Spor, sağlıklı bir yaşamın olmazsa olmazları arasında yer alan unsurlardan biri. Ancak sporu, uzun yürüyüşleri veya yorucu egzersizleri düzenli hale getirmek pek kolay değil. Büyük bir hevesle spor yapmaya başlayan ancak birkaç hafta sonra egzersizlere “geçici olarak” ara veren insanların sayısı hiç de az değil. Çünkü düzenli şekilde spor yapmak hem fiziksel hem de zihinsel olarak hayli zorlayıcı. Üstelik yalnızca birkaç adımdan oluşan egzersiz programları bile dakikalar sürüyor! Evet, çok sayıda insan spor yaparken zamanın normalden daha yavaş aktığını hissediyor. Peki, ama neden? Spor yaparken zaman neden yavaş geçiyor? Bilimin bu ilginç soruya verdiği şaşırtıcı yanıtlar var. Detaylara birlikte bakalım.
Spor, gerçek anlamda sağlıklı bir yaşamın olmazsa olmazları arasında yer alıyor
Ne var ki yoğun egzersiz programlarına düzenli şekilde devam etmek pek kolay değil.
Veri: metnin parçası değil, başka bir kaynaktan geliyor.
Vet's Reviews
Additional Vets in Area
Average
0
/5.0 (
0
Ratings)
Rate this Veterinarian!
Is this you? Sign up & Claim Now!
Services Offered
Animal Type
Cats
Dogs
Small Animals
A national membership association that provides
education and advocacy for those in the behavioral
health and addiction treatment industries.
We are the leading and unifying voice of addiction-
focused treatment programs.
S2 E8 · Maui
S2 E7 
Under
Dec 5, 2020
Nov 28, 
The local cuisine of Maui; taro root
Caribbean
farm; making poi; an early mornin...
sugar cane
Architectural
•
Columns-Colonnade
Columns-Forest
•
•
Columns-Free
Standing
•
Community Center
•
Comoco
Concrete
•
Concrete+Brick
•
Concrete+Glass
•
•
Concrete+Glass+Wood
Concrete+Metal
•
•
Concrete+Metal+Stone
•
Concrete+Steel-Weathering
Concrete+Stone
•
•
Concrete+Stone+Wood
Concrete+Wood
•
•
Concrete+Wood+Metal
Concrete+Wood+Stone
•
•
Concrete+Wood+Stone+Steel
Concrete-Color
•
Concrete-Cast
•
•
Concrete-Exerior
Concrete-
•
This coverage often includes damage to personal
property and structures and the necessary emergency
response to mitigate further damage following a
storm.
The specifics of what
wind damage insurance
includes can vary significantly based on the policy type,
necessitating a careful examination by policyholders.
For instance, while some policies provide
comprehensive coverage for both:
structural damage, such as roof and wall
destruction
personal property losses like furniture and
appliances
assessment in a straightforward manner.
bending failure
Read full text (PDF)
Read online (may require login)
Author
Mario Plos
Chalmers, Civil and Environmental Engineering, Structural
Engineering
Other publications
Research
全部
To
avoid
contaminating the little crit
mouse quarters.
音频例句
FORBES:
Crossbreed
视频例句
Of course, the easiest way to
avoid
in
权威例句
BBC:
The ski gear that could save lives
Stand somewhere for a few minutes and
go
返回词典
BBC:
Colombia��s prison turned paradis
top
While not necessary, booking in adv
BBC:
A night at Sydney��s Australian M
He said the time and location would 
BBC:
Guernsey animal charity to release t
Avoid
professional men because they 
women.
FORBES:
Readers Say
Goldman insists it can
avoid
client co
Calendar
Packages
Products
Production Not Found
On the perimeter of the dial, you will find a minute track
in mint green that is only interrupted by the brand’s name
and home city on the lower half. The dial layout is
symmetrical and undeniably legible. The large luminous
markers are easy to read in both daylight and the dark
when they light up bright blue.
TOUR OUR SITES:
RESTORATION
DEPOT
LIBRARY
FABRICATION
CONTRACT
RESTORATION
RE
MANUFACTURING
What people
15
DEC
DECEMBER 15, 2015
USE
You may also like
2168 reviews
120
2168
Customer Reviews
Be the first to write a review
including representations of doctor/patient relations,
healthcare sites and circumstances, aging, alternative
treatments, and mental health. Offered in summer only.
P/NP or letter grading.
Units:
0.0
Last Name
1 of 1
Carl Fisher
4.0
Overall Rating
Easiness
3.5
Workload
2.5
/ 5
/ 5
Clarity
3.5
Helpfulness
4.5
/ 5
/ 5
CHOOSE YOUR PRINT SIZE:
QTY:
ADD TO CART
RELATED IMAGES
Pek çok insan spor yaparken zamanın normalden çok daha yavaş aktığını hissediyor
Peki, ama neden? Bu ilginç duyguya ne sebep oluyor? Spor sırasında zamanın yavaşlaması gerçekten mümkün mü? İşte tüm bu sorulara yanıt verebilmek için Alman bilim insanı Albert Einstein’ın ünlü görelilik teorisine başvurmak gerekiyor.
Einstein’ın görelilik teorisine göre zamanın hızı mutlak değil. Algı, referans çerçevesine ve yer çekiminin etkisine bağlı olarak değişebiliyor
İçerisinde olmak istemediğiniz bir durumdayken zamanın neredeyse hiç geçmemesi veya neşeli bir anınızın çabucak sona ermesi, zamanı mutlak bir şekilde algılamadığımıza dair örnekler. İşte geçtiğimiz dönemlerde yapılan bilimsel bir çalışma da spor yaparken zaman algımızın değişebileceğini ortaya koyuyor.
Bilim insanlarına göre efor harcamak, zaman algımızın bozulmasına ve zamanın normalden daha yavaş geçtiğini hissetmemize neden olabilir
Ancak spor yaparken zaman neden yavaş geçiyor sorusuna verilebilecek başka yanıtlar da var.
Spor yaparken zamanın daha yavaş geçtiğini hissetmemize neden olabilecek iki farklı unsur var
Bunlardan ilki beynin aşırı yorulması. Diğeri ise vücut kimyasındaki değişimler
Beynimiz, spor esnasında vücudumuzdan çok fazla sayıda bilgi alıyor. Bu ise beynin aynı anda işlemesi gereken çok sayıda veri ile karşı karşıya kalmasına neden oluyor. Örneğin vücudumuz yorucu egzersizlerle mücadele ederken beynimizin nefes alma hızını takip etmesi, kalp atış hızını ayarlaması, kas hareketlerini koordine etmesi, ağrı veya yorgunluk hissini yönetmesi gerekiyor. Tüm bu çaba, beynimizi olağan zaman algısından uzaklaştırıyor.
Vücut kimyasındaki değişimler de zaman algımızın bozulmasına neden olabiliyor
Fiziksel efor sarf etmek vücut kimyasında önemli değişikliklerin olmasına sebebiyet veriyor. Egzersiz yapmak vücutta ruh halini, uyarılmayı ve odaklanmayı etkileyen dopamin, endorfin ve adrenalin gibi nörotransmitterlerin salınımını artırıyor. Bu da beyin kimyasında değişikliklere ve dolayısıyla zaman algısının farklılaşmasına neden oluyor. Öte yandan Canterbury Christ Church Üniversitesindeki bilim insanları tarafından yapılan araştırmaya göre spor sırasında az veya çok efor harcamak zaman algısının değişimine etki etmiyor. Yani spor sırasında fazla efor harcayan sporcular da az efor harcayan sporcular da zamanın daha yavaş geçtiğini hissedebiliyor.